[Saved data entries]

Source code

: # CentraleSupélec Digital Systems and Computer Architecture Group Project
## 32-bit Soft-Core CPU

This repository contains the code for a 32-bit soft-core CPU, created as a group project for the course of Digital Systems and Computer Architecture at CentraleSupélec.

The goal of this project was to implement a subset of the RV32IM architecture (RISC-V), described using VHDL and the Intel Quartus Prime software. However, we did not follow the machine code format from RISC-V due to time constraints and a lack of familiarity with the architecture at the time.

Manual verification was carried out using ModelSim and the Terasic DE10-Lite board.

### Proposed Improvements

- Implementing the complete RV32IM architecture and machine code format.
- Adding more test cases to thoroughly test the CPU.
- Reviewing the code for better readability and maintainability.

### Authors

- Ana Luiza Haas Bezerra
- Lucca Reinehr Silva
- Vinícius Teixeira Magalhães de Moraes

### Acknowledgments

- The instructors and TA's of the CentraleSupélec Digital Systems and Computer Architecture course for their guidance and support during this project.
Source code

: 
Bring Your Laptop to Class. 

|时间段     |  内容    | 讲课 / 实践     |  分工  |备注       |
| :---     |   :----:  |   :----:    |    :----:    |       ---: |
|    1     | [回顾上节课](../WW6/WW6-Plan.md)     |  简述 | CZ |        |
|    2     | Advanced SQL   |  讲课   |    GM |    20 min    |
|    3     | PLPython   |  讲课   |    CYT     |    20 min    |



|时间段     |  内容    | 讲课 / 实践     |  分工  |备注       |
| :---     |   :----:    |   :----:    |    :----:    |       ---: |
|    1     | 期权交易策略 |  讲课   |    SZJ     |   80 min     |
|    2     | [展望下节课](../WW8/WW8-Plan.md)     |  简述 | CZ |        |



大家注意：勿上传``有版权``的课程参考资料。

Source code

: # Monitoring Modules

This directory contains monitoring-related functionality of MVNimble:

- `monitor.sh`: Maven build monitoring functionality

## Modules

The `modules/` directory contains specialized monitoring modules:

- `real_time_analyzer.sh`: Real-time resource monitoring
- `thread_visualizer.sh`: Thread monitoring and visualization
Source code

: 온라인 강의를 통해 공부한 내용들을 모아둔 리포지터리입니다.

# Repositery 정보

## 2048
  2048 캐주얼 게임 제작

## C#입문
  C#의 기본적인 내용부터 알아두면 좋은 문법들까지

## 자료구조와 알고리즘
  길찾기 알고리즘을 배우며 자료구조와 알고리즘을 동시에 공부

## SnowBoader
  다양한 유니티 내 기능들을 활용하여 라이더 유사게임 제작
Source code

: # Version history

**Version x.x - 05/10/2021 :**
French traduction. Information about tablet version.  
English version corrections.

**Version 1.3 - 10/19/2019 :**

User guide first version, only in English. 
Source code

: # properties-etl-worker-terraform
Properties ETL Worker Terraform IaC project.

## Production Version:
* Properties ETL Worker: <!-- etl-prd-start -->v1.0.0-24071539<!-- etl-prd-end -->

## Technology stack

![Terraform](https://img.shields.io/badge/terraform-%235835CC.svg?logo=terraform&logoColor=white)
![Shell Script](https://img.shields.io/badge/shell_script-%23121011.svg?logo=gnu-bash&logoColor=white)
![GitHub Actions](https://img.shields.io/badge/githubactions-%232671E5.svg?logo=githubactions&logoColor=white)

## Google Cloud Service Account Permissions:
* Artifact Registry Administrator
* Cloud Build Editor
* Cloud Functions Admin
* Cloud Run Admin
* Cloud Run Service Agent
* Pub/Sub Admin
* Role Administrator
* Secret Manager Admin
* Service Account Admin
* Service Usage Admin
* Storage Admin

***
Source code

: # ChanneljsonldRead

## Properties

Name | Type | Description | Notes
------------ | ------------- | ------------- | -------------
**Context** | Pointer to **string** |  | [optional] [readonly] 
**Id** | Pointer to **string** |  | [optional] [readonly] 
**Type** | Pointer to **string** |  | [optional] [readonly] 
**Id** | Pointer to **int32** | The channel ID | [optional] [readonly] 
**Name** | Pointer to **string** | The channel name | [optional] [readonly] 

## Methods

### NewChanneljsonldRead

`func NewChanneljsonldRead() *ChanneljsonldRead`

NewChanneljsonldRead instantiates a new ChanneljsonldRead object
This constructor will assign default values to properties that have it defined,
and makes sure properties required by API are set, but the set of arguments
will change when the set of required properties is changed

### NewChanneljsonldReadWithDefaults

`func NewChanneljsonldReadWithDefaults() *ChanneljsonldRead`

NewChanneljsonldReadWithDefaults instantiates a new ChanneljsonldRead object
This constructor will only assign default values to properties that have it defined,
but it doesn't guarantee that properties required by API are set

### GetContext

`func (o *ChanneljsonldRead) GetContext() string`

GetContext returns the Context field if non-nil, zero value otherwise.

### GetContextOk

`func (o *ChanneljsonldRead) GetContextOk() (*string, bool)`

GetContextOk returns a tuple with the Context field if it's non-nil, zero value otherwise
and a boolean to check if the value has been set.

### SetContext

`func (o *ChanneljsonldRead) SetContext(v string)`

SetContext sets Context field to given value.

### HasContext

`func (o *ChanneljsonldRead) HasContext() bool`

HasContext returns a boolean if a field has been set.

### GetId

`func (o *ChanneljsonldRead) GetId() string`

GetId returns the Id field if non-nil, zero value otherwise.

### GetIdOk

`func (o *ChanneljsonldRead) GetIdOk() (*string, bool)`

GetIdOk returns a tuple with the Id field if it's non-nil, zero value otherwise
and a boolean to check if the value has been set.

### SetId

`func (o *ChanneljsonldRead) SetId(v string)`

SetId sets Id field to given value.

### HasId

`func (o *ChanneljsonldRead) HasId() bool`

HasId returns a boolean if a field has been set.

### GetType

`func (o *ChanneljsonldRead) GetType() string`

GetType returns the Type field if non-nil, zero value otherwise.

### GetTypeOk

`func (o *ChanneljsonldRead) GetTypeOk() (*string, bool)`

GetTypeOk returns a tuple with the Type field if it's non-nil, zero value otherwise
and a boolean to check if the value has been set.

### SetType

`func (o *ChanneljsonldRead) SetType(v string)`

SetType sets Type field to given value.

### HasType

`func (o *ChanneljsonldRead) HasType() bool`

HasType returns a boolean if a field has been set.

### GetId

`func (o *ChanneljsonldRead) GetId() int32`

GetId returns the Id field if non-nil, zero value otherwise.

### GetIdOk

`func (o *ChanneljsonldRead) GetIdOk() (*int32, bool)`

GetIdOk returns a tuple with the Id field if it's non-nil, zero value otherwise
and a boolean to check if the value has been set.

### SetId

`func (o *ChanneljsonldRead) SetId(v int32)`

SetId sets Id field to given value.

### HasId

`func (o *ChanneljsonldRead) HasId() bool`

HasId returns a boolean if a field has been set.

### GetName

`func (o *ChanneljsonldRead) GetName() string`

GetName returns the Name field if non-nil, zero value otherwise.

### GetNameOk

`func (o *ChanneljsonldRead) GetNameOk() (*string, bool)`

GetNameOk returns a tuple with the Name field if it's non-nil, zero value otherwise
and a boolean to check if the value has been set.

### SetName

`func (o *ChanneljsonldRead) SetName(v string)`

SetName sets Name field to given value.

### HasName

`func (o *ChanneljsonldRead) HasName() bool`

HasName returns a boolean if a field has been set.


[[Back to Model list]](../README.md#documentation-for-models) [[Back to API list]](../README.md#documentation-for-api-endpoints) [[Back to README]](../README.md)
...
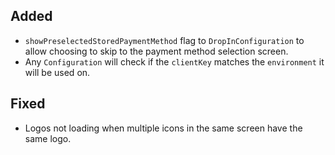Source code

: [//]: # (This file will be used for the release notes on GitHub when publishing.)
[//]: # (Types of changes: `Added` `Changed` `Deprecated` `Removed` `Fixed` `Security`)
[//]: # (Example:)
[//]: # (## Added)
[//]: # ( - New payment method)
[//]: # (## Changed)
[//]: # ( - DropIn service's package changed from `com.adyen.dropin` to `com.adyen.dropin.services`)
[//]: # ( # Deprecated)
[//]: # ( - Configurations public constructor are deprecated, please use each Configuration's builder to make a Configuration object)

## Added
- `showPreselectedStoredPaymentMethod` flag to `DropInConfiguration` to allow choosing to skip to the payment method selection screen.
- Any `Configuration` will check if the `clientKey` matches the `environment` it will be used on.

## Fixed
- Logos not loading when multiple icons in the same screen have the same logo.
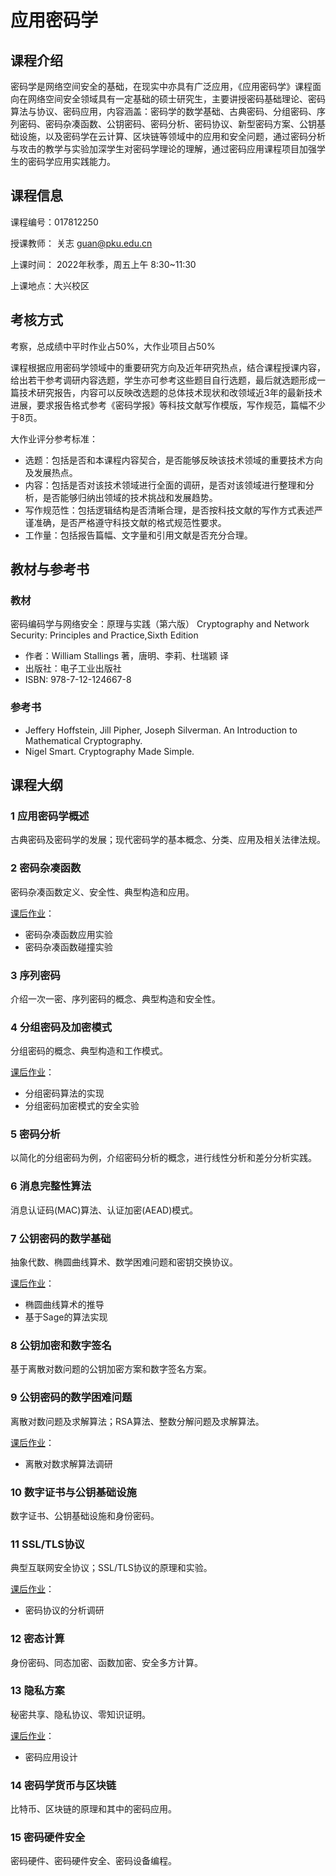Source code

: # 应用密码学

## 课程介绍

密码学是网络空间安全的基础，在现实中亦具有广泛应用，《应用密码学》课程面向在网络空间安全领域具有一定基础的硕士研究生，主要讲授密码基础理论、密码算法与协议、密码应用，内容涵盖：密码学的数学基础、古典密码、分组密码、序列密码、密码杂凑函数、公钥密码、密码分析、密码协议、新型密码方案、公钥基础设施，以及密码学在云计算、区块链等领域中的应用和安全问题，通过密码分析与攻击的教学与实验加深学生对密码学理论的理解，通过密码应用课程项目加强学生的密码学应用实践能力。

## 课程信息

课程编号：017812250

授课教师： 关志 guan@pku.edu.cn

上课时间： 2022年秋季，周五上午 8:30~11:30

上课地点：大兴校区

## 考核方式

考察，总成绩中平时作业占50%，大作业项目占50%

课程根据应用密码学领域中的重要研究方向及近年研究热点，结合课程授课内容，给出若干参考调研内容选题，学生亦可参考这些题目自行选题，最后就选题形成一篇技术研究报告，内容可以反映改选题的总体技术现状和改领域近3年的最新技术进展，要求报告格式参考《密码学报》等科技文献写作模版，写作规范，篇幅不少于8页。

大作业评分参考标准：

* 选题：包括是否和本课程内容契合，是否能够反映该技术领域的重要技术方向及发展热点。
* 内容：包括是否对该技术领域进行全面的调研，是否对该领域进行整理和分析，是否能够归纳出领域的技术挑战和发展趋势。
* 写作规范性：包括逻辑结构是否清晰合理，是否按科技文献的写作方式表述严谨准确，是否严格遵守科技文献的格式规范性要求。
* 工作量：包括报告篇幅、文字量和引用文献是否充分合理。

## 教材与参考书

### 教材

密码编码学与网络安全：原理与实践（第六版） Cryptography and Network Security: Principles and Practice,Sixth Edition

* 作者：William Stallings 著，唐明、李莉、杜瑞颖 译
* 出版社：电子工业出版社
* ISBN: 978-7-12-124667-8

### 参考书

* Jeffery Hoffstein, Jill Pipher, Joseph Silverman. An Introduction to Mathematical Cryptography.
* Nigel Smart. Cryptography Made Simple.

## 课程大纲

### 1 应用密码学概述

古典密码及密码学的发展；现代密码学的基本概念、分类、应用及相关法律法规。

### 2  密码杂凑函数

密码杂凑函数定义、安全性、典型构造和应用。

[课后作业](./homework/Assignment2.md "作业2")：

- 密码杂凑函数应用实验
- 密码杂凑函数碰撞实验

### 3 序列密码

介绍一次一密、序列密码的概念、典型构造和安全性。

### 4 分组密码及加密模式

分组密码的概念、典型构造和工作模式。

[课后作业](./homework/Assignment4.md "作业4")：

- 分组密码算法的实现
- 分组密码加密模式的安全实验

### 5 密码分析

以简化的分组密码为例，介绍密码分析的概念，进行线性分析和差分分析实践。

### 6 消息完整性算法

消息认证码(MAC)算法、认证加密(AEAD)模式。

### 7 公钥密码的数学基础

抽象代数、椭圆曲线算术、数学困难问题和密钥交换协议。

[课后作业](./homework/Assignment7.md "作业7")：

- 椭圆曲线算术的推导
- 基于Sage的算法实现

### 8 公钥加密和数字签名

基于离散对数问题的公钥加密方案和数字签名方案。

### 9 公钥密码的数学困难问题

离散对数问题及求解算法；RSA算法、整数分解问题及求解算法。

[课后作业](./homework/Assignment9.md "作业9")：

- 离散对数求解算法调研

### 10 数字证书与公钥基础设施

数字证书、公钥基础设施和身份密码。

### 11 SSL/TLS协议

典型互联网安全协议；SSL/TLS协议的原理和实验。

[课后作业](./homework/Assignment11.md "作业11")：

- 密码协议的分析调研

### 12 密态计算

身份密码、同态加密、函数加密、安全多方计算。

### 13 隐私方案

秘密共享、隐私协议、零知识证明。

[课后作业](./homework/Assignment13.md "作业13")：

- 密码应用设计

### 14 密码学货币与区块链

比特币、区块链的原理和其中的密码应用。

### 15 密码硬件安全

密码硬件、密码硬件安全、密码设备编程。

What you should do: Wherever the word "values" turns up in the records above, copy the line that holds it.

The completed task:
This constructor will assign default values to properties that have it defined,
This constructor will only assign default values to properties that have it defined,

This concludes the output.